Hi, the author here. Thanks for posting this! The Python behind the scenes series covers how different aspects of Python are implemented in the CPython interpreter. This time we'll ask and answer the following question: How is Python able to support arbitrary large integers? More specifically, we'll learn:

  * How CPython represents arbitrary-precision integers.
  * How CPython implements arbitrary-precision arithmetic, such as addition and multiplication.
  * How CPython's implementation of arbitrary-precision arithmetic compares to other implementations.

I welcome your feedback and questions. Thanks!

cma · on Feb 9, 2021

Micropython does much more efficient tagged integers (making unaligned pointers represent the small integers, once out of range can be replaced with an aligned pointer to a bigint).

I think the only reason not to have that is maintaining c-python compatibility, but it would have been nice if they could have moved to it for the 3.0 break.

pansa2 · on Feb 9, 2021

Guido has been strongly opposed to the use of tagged integers:

https://mail.python.org/pipermail/python-dev/2004-July/04614...

woadwarrior01 · on Feb 10, 2021

IMO, that excuse doesn't hold water on 64 bit machines. On 64 bit machines, not using tagged pointers (using the CPU for fast arithmetic on word sized integers) and instead using the slow branchy sign-magnitude representation that cPython uses for integers is unconscionable, in terms of both performance and memory usage.

rtpg · on Feb 10, 2021

this is a post from 16 years ago, and there might be someone who comes around with a solution that resolves his concerns (granted, I feel like it would be hard to come up with a great solution in a language like C, having some ubiquitous unwrapping mechanism + better type checking would make this doable though....)

pansa2 · on Feb 10, 2021

> this is a post from 16 years ago

Sure, but the only opportunity to change this was along with the other breaking changes in Python 3.0, which is now 12 years old.

KMag · on Feb 10, 2021

It might still be possible to change, by changing the macros that unwrap integers to support tagged integers, then waiting a decade or two before actually starting to use tagged integers. Things that hadn't been recompiled in a decade or two, but were for some reason running the latest interpreter would break. Presumably the number of breakages would be negligible.

kevin_thibedeau · on Feb 10, 2021

This isn't portable C. You can't assume that some pointers will be invalid and free for other uses.

jashmatthews · on Feb 10, 2021

The runtime also controls the alignment of allocations.

cma · on Feb 10, 2021

You can have a fallback to always use int objects for architectures without that alignment requirement.

mafaa · on Feb 10, 2021

They bring up gmp which i'm surprised to never see discussed here. Underpins so many tech stacks (+ gcc relies on it) and is basically always involved in the cryptography piece of those given how many rely on huge numbers.

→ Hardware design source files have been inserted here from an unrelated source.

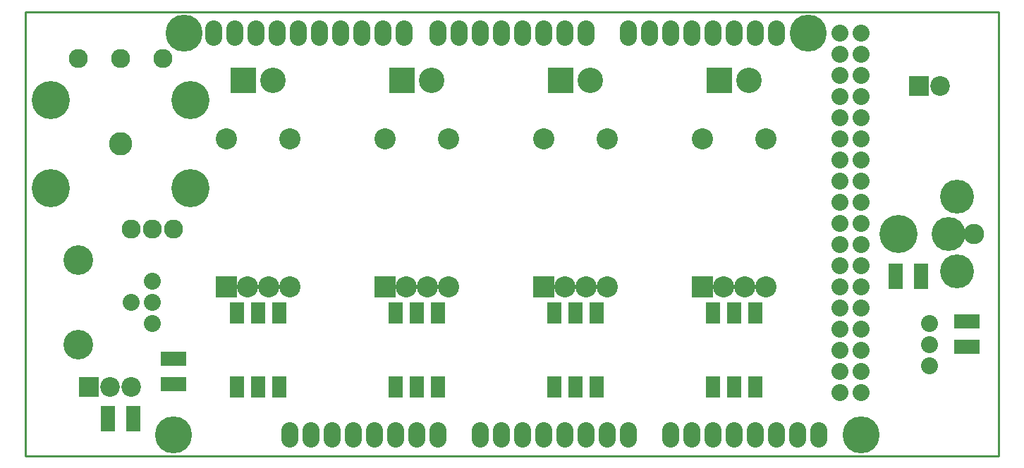
<source format=gbs>
G04 (created by PCBNEW (2013-jul-07)-stable) date Tue 08 Jul 2014 03:30:23 PM EDT*
%MOIN*%
G04 Gerber Fmt 3.4, Leading zero omitted, Abs format*
%FSLAX34Y34*%
G01*
G70*
G90*
G04 APERTURE LIST*
%ADD10C,0.00590551*%
%ADD11C,0.009*%
%ADD12C,0.175*%
%ADD13O,0.08X0.12*%
%ADD14C,0.08*%
%ADD15R,0.07X0.1*%
%ADD16C,0.096*%
%ADD17C,0.16*%
%ADD18C,0.18*%
%ADD19R,0.12X0.12*%
%ADD20C,0.12*%
%ADD21R,0.1X0.1*%
%ADD22C,0.1*%
%ADD23R,0.12X0.07*%
%ADD24R,0.07X0.12*%
%ADD25C,0.093*%
%ADD26R,0.093X0.093*%
%ADD27C,0.14*%
%ADD28C,0.11*%
%ADD29C,0.09*%
G04 APERTURE END LIST*
G54D10*
G54D11*
X89500Y-51500D02*
X43500Y-51500D01*
X43500Y-30500D02*
X89500Y-30500D01*
X43500Y-30500D02*
X43500Y-51500D01*
X89500Y-51500D02*
X89500Y-30500D01*
G54D12*
X50500Y-50500D03*
X51000Y-31500D03*
X83000Y-50500D03*
X80500Y-31500D03*
G54D13*
X56000Y-50500D03*
X57000Y-50500D03*
X58000Y-50500D03*
X59000Y-50500D03*
X60000Y-50500D03*
X61000Y-50500D03*
X62000Y-50500D03*
X63000Y-50500D03*
X65000Y-50500D03*
X66000Y-50500D03*
X67000Y-50500D03*
X68000Y-50500D03*
X69000Y-50500D03*
X70000Y-50500D03*
X71000Y-50500D03*
X72000Y-50500D03*
X74000Y-50500D03*
X75000Y-50500D03*
X76000Y-50500D03*
X77000Y-50500D03*
X78000Y-50500D03*
X79000Y-50500D03*
X80000Y-50500D03*
X81000Y-50500D03*
X52400Y-31500D03*
X53400Y-31500D03*
X54400Y-31500D03*
X55400Y-31500D03*
X56400Y-31500D03*
X57400Y-31500D03*
X58400Y-31500D03*
X59400Y-31500D03*
X60400Y-31500D03*
X61400Y-31500D03*
X63000Y-31500D03*
X70000Y-31500D03*
X69000Y-31500D03*
X68000Y-31500D03*
X67000Y-31500D03*
X66000Y-31500D03*
X65000Y-31500D03*
X64000Y-31500D03*
X72000Y-31500D03*
X73000Y-31500D03*
X74000Y-31500D03*
X75000Y-31500D03*
X76000Y-31500D03*
X77000Y-31500D03*
X78000Y-31500D03*
X79000Y-31500D03*
G54D14*
X82000Y-31500D03*
X83000Y-31500D03*
X82000Y-32500D03*
X83000Y-32500D03*
X82000Y-33500D03*
X83000Y-33500D03*
X82000Y-34500D03*
X83000Y-34500D03*
X82000Y-35500D03*
X83000Y-35500D03*
X82000Y-36500D03*
X83000Y-36500D03*
X82000Y-37500D03*
X83000Y-37500D03*
X82000Y-38500D03*
X83000Y-38500D03*
X82000Y-39500D03*
X83000Y-39500D03*
X82000Y-40500D03*
X83000Y-40500D03*
X82000Y-41500D03*
X83000Y-41500D03*
X82000Y-42500D03*
X83000Y-42500D03*
X82000Y-43500D03*
X83000Y-43500D03*
X82000Y-44500D03*
X83000Y-44500D03*
X82000Y-45500D03*
X83000Y-45500D03*
X82000Y-46500D03*
X83000Y-46500D03*
X82000Y-47500D03*
X83000Y-47500D03*
X82000Y-48500D03*
X83000Y-48500D03*
G54D15*
X70500Y-48250D03*
X69500Y-48250D03*
X68500Y-48250D03*
X68500Y-44750D03*
X69500Y-44750D03*
X70500Y-44750D03*
X78000Y-48250D03*
X77000Y-48250D03*
X76000Y-48250D03*
X76000Y-44750D03*
X77000Y-44750D03*
X78000Y-44750D03*
G54D16*
X88320Y-41000D03*
G54D17*
X87140Y-41000D03*
G54D18*
X84780Y-41000D03*
G54D17*
X87530Y-39230D03*
X87530Y-42770D03*
G54D15*
X55500Y-48250D03*
X54500Y-48250D03*
X53500Y-48250D03*
X53500Y-44750D03*
X54500Y-44750D03*
X55500Y-44750D03*
X63000Y-48250D03*
X62000Y-48250D03*
X61000Y-48250D03*
X61000Y-44750D03*
X62000Y-44750D03*
X63000Y-44750D03*
G54D19*
X76311Y-33750D03*
G54D20*
X77689Y-33750D03*
G54D19*
X68811Y-33750D03*
G54D20*
X70189Y-33750D03*
G54D19*
X61311Y-33750D03*
G54D20*
X62689Y-33750D03*
G54D19*
X53811Y-33750D03*
G54D20*
X55189Y-33750D03*
G54D21*
X75500Y-43500D03*
G54D22*
X76500Y-43500D03*
X77500Y-43500D03*
X78500Y-43500D03*
X78500Y-36500D03*
X75500Y-36500D03*
G54D21*
X68000Y-43500D03*
G54D22*
X69000Y-43500D03*
X70000Y-43500D03*
X71000Y-43500D03*
X71000Y-36500D03*
X68000Y-36500D03*
G54D21*
X60500Y-43500D03*
G54D22*
X61500Y-43500D03*
X62500Y-43500D03*
X63500Y-43500D03*
X63500Y-36500D03*
X60500Y-36500D03*
G54D21*
X53000Y-43500D03*
G54D22*
X54000Y-43500D03*
X55000Y-43500D03*
X56000Y-43500D03*
X56000Y-36500D03*
X53000Y-36500D03*
G54D23*
X88000Y-45150D03*
X88000Y-46350D03*
G54D24*
X84650Y-43000D03*
X85850Y-43000D03*
X48600Y-49750D03*
X47400Y-49750D03*
G54D23*
X50500Y-48100D03*
X50500Y-46900D03*
G54D25*
X47500Y-48250D03*
X48500Y-48250D03*
G54D26*
X46500Y-48250D03*
G54D25*
X86750Y-34000D03*
G54D26*
X85750Y-34000D03*
G54D14*
X86250Y-46250D03*
X86250Y-45250D03*
X86250Y-47250D03*
G54D27*
X46000Y-46250D03*
X46000Y-42250D03*
G54D14*
X48500Y-44250D03*
X49500Y-44250D03*
X49500Y-43250D03*
X49500Y-45250D03*
G54D28*
X48000Y-36750D03*
G54D29*
X50500Y-40780D03*
X49500Y-40780D03*
X48500Y-40780D03*
X50000Y-32720D03*
X48000Y-32720D03*
X46000Y-32720D03*
G54D18*
X51300Y-34670D03*
X51300Y-38830D03*
X44700Y-34670D03*
X44700Y-38830D03*
M02*

</source>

mistrial9 · on Feb 10, 2021

interesting to notice the text in the "comparisons to other implementations"

"How fast is CPython's implementation of bignums compared to other implementations? ... One important thing to know about these results is that the fastest programs use bignums provided by the GMP library and not the bignums provided by the language. If we exclude the programs that use GMP bindings, we get the following results... "

igouy · on Feb 10, 2021

Amazing!

If we don't want the programs that used the GMP library, then we can simply not show those results!

Except "Some languages rely on GMP to implement built-in bignums. They are marked with an asterisk (*)." — why are they shown?

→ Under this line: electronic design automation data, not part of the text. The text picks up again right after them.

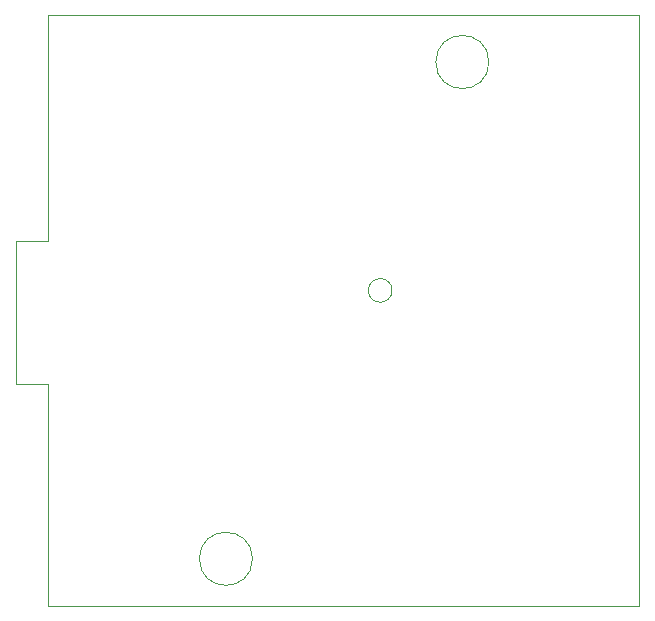
<source format=gm1>
G04 #@! TF.GenerationSoftware,KiCad,Pcbnew,7.0.9*
G04 #@! TF.CreationDate,2023-11-26T00:11:53+01:00*
G04 #@! TF.ProjectId,v1,76312e6b-6963-4616-945f-706362585858,rev?*
G04 #@! TF.SameCoordinates,Original*
G04 #@! TF.FileFunction,Profile,NP*
%FSLAX46Y46*%
G04 Gerber Fmt 4.6, Leading zero omitted, Abs format (unit mm)*
G04 Created by KiCad (PCBNEW 7.0.9) date 2023-11-26 00:11:53*
%MOMM*%
%LPD*%
G01*
G04 APERTURE LIST*
G04 #@! TA.AperFunction,Profile*
%ADD10C,0.100000*%
G04 #@! TD*
G04 APERTURE END LIST*
D10*
X172707200Y-76200000D02*
X172707200Y-126187200D01*
X120020000Y-107400000D02*
X122720000Y-107400000D01*
X172707200Y-126187200D02*
X122720000Y-126187200D01*
X122720000Y-95300000D02*
X120000000Y-95300000D01*
X122720000Y-76200000D02*
X172707200Y-76200000D01*
X151820000Y-99500000D02*
G75*
G03*
X151820000Y-99500000I-1000000J0D01*
G01*
X122720000Y-126187200D02*
X122720000Y-107400000D01*
X120000000Y-95300000D02*
X120020000Y-107400000D01*
X160022000Y-80162400D02*
G75*
G03*
X160022000Y-80162400I-2250000J0D01*
G01*
X140006800Y-122224800D02*
G75*
G03*
X140006800Y-122224800I-2250000J0D01*
G01*
X122720000Y-95300000D02*
X122720000Y-76200000D01*
M02*

</source>
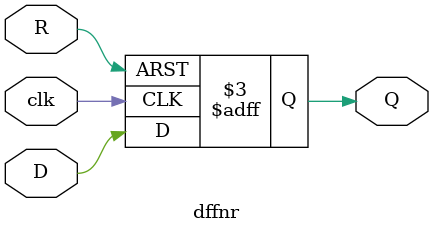
<source format=v>
module dffnr(D,clk,R,Q);
input D;      // Data input 
input clk;    // clock input 
input R;      // reset input 
output reg Q;     // output Q 

always @(negedge clk or negedge R) 

begin
	if (R == 1'b0) begin // reset active low
            Q <= 1'b0;
	end 
	else begin
            Q <= D; 
        end
end 
endmodule 

</source>
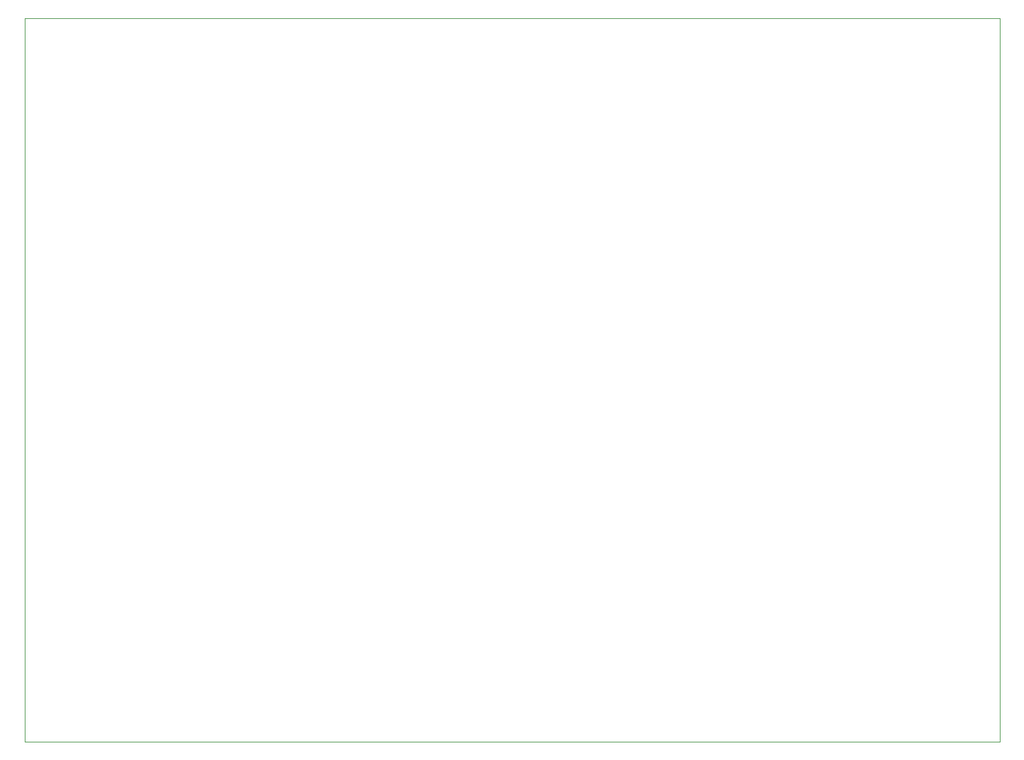
<source format=gbr>
%TF.GenerationSoftware,KiCad,Pcbnew,8.0.2*%
%TF.CreationDate,2024-05-06T20:09:05+02:00*%
%TF.ProjectId,sNs-Block,734e732d-426c-46f6-936b-2e6b69636164,rev?*%
%TF.SameCoordinates,Original*%
%TF.FileFunction,Profile,NP*%
%FSLAX46Y46*%
G04 Gerber Fmt 4.6, Leading zero omitted, Abs format (unit mm)*
G04 Created by KiCad (PCBNEW 8.0.2) date 2024-05-06 20:09:05*
%MOMM*%
%LPD*%
G01*
G04 APERTURE LIST*
%TA.AperFunction,Profile*%
%ADD10C,0.050000*%
%TD*%
G04 APERTURE END LIST*
D10*
X76000000Y-15000000D02*
X202500000Y-15000000D01*
X202500000Y-109000000D01*
X76000000Y-109000000D01*
X76000000Y-15000000D01*
M02*

</source>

(And why isn't there a C program + GMP measurement?)

r4victor · on Feb 10, 2021

I assumed the readers would follow the link to see the original results. GMP is undoubtedly the state-of-the-art of arbitrary-precision arithmetic. The point of this table was to compare bignum implementations provided by different languages, so programs that use GMP bindings are excluded. Probably it would make sense to include the best result that uses GMP, but I think GHC is quite representative of GMP's performance.

I'm not the first one who draw such a comparison. This article goes into some more detail: http://www.wilfred.me.uk/blog/2014/10/20/the-fastest-bigint-...

igouy · on Feb 10, 2021

Amazing that Wilfred Hughes and yourself took such a straightforward approach instead-of complaining that a lot of the programs used GMP. (Take that as praise.)